(Items listed in a dataset)
=== Begin Enclosure ===
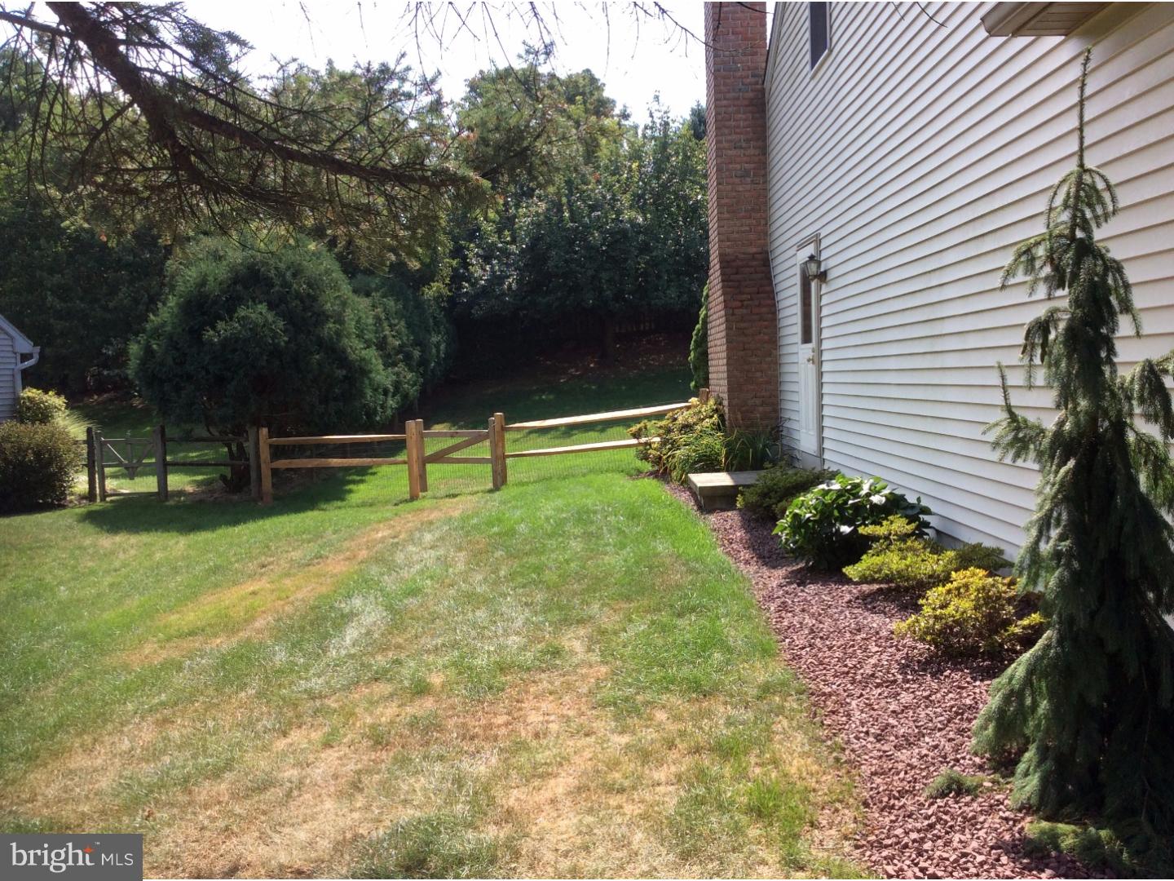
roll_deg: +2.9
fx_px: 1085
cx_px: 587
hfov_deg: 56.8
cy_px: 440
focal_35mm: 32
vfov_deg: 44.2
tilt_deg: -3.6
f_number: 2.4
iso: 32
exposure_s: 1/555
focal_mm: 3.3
=== End Enclosure ===
=== Begin Enclosure ===
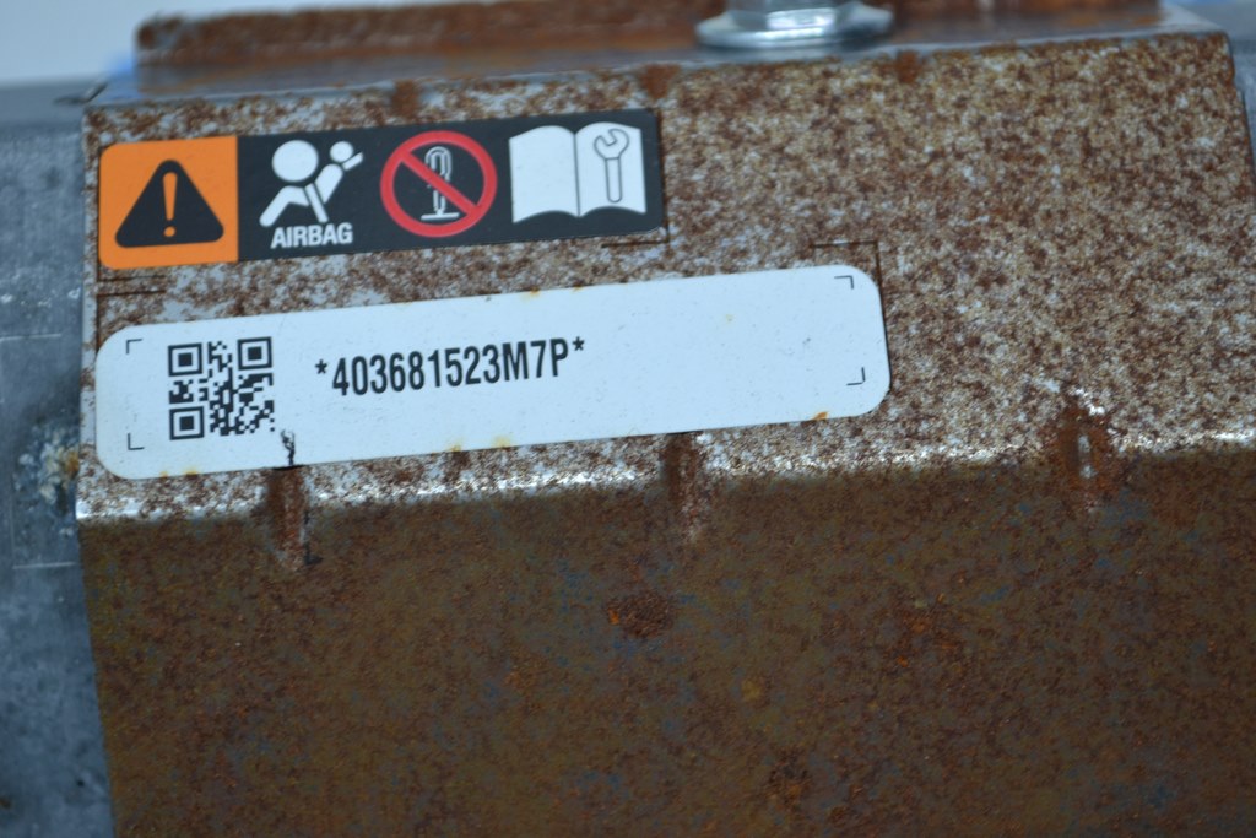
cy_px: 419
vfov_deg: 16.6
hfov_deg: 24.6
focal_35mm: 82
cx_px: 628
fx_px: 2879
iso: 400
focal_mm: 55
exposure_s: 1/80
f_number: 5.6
=== End Enclosure ===
**ABOUT THIS EXERCISE:** Reproduce exactly the lines above from the line with "roll_deg: +2.9" to the line with "focal_mm: 3.3", including both, and add nothing.

**PROBLEM SOLUTION:**
roll_deg: +2.9
fx_px: 1085
cx_px: 587
hfov_deg: 56.8
cy_px: 440
focal_35mm: 32
vfov_deg: 44.2
tilt_deg: -3.6
f_number: 2.4
iso: 32
exposure_s: 1/555
focal_mm: 3.3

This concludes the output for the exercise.